Town officials said the sudden problems with the flooding are because of a mandate issued last year by the state Department of Environmental Protection.
The borough’s water authority said an old, abandoned reservoir sitting in the woods above the town helped collect water from spring run-off and heavy summer downpours. Those town officials said they were told the DEP felt the reservoir posed a bigger threat should it break and flood the town below.
“It was just two pipes bringing the water out of the reservoir,” Tony Deluca with the Boswell Water Authority said. “It never got to the top and came over the spill way. It hasn't come over the spillway in 45 years since they closed it… never any blockage; never any problems.”

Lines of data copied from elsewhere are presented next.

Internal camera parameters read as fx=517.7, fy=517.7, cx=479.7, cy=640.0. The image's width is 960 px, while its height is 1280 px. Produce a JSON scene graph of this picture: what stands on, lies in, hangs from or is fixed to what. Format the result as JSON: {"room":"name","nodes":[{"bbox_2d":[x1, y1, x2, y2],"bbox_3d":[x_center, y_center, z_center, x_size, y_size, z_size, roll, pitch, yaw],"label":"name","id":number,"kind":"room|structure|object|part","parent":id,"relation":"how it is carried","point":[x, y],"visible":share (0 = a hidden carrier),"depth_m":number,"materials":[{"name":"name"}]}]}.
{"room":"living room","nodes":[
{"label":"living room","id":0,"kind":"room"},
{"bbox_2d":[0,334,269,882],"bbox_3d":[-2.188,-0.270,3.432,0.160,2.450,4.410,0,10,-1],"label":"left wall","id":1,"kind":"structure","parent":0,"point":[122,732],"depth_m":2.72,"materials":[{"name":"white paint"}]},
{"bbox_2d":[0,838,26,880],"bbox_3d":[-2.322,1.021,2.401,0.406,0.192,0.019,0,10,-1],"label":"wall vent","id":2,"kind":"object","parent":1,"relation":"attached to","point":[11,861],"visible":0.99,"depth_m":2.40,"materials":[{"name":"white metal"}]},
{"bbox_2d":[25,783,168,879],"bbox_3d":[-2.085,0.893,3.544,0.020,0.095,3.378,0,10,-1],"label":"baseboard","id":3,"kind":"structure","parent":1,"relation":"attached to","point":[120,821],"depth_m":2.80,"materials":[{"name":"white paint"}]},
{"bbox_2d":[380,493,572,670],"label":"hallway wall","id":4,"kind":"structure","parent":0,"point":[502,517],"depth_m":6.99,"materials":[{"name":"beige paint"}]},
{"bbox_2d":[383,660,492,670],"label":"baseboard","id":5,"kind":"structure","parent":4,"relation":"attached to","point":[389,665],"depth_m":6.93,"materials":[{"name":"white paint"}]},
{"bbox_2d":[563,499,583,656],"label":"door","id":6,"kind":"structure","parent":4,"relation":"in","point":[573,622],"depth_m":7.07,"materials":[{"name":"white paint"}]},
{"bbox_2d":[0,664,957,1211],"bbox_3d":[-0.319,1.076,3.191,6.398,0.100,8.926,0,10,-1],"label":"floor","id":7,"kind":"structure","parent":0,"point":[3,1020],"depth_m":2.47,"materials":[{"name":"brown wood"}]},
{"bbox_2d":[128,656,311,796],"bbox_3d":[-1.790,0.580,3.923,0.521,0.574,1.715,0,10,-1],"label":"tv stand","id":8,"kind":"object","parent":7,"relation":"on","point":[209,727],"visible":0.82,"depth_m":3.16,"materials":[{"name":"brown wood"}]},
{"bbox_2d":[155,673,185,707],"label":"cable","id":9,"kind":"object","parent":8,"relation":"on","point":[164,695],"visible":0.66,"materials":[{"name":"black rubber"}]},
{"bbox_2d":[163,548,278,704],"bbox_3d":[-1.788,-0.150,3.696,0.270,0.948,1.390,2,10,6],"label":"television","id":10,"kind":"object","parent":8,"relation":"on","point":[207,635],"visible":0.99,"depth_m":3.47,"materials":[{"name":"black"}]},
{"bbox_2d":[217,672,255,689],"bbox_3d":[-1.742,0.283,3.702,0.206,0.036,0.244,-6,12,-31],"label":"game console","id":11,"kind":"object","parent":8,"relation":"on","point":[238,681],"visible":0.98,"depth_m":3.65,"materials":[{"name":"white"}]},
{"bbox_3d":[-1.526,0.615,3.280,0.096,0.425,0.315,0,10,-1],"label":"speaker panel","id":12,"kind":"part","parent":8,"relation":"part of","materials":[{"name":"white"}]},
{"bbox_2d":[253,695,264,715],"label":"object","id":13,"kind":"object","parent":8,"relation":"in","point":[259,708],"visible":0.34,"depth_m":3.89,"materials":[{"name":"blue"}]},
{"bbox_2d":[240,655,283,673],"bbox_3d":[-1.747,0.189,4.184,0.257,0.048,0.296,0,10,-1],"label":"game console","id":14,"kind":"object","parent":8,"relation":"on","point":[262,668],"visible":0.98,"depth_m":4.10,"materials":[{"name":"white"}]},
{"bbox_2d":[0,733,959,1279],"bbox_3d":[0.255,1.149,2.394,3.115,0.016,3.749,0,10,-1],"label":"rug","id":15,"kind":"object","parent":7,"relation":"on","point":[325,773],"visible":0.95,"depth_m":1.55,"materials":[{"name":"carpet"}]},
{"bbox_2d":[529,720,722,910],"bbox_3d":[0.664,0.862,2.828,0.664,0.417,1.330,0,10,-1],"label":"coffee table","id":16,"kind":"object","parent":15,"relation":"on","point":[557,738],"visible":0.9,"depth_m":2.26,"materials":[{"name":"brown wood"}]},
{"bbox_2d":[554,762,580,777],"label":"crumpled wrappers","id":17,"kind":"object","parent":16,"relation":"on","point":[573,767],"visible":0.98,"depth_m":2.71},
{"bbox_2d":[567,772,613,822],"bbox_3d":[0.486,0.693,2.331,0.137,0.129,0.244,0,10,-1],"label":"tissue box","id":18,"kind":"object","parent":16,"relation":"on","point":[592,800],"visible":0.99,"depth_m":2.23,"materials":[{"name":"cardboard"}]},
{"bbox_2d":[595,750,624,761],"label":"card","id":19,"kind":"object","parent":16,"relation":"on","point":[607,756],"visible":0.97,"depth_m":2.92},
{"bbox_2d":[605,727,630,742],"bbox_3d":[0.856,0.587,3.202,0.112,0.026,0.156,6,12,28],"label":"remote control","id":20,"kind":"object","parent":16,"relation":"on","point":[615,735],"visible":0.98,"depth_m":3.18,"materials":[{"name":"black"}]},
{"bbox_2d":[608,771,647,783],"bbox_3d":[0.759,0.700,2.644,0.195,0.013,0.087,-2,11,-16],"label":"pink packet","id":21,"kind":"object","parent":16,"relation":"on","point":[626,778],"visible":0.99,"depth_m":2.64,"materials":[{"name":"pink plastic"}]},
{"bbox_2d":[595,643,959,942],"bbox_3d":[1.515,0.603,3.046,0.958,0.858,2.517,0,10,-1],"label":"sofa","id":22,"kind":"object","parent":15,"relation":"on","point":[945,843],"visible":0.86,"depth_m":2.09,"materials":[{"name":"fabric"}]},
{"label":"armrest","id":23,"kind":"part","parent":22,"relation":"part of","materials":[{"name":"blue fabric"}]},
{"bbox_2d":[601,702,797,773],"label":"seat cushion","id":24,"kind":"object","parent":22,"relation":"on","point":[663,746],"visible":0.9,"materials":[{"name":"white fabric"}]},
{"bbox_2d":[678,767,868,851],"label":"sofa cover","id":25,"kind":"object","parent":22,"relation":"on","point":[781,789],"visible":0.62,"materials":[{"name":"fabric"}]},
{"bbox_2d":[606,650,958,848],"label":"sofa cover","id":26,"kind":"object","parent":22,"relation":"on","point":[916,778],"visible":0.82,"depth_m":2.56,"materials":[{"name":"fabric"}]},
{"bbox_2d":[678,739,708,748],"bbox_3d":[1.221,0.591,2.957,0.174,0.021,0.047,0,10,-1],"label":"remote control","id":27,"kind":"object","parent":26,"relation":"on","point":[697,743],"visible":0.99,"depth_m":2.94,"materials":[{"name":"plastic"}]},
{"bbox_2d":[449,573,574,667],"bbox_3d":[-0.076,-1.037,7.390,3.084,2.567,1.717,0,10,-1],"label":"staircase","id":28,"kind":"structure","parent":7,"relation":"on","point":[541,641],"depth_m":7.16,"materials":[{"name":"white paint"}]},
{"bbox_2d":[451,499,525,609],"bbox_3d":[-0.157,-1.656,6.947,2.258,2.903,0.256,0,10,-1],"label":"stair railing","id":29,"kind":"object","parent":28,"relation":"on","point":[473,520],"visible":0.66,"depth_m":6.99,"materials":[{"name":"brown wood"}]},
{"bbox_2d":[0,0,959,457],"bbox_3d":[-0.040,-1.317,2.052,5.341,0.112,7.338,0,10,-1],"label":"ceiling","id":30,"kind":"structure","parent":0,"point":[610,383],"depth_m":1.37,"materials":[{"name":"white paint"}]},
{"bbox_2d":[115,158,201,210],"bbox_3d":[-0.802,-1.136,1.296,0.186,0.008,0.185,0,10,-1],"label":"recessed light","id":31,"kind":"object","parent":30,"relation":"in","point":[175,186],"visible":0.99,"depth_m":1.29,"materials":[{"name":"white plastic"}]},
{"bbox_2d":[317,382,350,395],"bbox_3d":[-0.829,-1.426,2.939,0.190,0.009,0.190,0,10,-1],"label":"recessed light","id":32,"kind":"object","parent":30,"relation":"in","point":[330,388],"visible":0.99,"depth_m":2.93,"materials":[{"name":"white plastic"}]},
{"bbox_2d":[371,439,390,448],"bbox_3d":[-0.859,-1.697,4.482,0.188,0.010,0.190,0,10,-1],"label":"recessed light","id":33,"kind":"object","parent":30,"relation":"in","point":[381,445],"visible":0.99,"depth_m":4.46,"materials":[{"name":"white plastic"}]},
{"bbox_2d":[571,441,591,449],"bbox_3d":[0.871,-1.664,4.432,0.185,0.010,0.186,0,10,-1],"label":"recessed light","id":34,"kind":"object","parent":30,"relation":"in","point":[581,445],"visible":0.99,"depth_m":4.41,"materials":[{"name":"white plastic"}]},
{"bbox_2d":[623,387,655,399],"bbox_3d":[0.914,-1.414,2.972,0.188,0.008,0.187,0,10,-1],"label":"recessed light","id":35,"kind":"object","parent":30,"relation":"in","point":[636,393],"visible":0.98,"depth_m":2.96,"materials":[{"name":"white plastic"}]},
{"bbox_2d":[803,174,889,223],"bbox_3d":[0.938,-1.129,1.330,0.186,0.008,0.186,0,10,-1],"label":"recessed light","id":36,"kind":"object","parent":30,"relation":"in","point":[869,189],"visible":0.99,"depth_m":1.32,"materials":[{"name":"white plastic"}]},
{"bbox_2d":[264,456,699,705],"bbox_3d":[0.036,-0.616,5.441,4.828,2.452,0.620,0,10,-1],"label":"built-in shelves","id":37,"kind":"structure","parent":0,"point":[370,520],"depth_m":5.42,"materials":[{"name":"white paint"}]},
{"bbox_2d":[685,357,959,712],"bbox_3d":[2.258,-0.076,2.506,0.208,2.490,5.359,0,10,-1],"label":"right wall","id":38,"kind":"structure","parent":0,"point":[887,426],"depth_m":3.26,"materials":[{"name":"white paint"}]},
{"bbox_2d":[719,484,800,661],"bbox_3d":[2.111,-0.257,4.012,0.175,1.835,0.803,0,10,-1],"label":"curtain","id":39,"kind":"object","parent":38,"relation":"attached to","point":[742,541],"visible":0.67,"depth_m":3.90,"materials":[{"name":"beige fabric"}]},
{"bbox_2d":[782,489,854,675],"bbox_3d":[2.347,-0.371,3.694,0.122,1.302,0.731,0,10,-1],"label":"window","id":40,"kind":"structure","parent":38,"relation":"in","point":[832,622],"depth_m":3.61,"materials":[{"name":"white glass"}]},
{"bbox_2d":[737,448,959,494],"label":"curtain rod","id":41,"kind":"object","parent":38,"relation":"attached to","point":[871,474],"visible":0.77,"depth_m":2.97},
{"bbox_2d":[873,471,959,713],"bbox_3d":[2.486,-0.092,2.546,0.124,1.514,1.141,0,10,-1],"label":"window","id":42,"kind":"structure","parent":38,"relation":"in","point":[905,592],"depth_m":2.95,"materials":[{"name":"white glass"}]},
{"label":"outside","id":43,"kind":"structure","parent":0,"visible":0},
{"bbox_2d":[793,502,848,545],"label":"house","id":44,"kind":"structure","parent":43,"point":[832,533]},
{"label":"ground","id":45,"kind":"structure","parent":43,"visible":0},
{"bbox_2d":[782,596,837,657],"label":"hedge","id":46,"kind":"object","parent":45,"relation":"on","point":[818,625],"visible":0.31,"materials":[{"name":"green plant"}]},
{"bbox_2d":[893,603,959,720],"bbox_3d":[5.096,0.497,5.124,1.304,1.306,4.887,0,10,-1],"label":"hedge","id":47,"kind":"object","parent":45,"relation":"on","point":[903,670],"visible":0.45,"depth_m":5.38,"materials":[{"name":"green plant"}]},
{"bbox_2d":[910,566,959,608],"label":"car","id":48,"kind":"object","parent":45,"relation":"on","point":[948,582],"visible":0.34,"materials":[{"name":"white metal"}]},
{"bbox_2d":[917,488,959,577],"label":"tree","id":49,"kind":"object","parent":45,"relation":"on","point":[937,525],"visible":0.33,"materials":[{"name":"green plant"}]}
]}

Deluca said the DEP told the borough to spend thousands of dollars to create an emergency action plan or destroy the dam.
“The DEP finally came out and told us it was going to be a $10,000 fine against us and $500 every day we didn't do something,” he said. “So we had to breach the dam last year.”
The reservoir was a 10-million gallon retention pond, in the past used for drinking water for the borough.
“They felt that if it filled up with water and the dam broke, it would flood out the borough,” Deluca said. “So we flooded out the borough by doing what they wanted us to do.”
A DEP spokesperson contacted 6 News Wednesday afternoon. He said the dam was not designed for flood control and it was in bad shape. He said the agency worried about what would happen if the dam gave way during a bad storm.
He said a DEP inspector is on the way to assess the damage and issue any emergency permits to help with the cleanup process.